The complaint, filed with the U.S. Department of Education’s Office of Civil Rights (OCR), stated the same politically loaded accusations that have appeared on blogs and news sites. It alleged that the study “illegally engag[ed] in racial discrimination on the basis of skin color by promoting, sponsoring, offering, and marketing a discriminatory program that engages in racial segregation.” The sponsors have explained, however, that the purpose of the project was to address anti-Black racism, and therefore “the study’s sampling of one racial group ensures that its findings are more robust.”
A letter of concern, signed by 18 education professors, called the preemptive suspension of the study “atypical and unprecedented,” constituting “differential treatment of research based on subject matter.” The outside opposition and OCR complaint amounted to “political coercion . . . that risks censoring and chilling professor speech.”
The University of Texas provost finally reinstated the study after a weeks-long review, while partially blaming the researchers’ own “public-facing descriptions[and] promotional materials” for creating an ambiguity that “led some to question” its validity. In other words, one over-hyped complaint, magnified on various websites, and the extraordinarily unlikely prospect of OCR intervention, were sufficient to disrupt previously approved faculty research that the administration should always have defended.

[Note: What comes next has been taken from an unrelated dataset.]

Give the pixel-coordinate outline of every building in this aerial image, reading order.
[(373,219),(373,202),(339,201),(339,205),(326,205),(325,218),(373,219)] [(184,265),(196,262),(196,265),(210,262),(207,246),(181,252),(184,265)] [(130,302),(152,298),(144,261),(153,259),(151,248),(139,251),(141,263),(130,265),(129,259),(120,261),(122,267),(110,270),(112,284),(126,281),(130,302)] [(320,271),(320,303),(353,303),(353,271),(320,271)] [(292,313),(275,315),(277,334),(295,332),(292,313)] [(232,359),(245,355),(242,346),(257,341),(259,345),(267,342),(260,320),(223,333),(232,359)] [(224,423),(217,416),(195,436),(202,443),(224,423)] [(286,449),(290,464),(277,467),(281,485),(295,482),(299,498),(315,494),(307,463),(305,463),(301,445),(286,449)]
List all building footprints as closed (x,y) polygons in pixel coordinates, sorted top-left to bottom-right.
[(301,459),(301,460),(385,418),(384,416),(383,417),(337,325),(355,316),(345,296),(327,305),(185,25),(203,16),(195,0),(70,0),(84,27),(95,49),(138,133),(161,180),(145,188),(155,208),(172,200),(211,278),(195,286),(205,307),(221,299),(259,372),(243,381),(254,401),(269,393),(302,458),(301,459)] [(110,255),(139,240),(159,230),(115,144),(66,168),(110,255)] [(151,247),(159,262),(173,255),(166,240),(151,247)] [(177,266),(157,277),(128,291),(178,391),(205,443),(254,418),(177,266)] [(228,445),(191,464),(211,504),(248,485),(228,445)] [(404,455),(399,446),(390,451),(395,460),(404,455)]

“Educational gag orders” have become distressingly common across the country, as too many university administrations claim to support academic freedom while weakening it in practice. Taken individually, these cases might just be annoyances, with faculty members ultimately able to pursue their research. Collectively, however, they represent a distinct threat to scholarly independence.
Nobody would suggest that we are on the verge of becoming another Hong Kong. Like all rights, however, academic freedom tends to be lost gradually, then suddenly. We should therefore heed the cautions of the Hong Kong scholars, who wrote that it has “been stunning to see how fragile the institutional infrastructures and the integrity of public institutions are in the face of pressure” from the government.
Steven Lubet is Williams Memorial Professor at the Northwestern University School of Law. His new book is “The Trials of Rasmea Odeh: How a Palestinian Guerrilla Gained and Lost U.S. Citizenship.”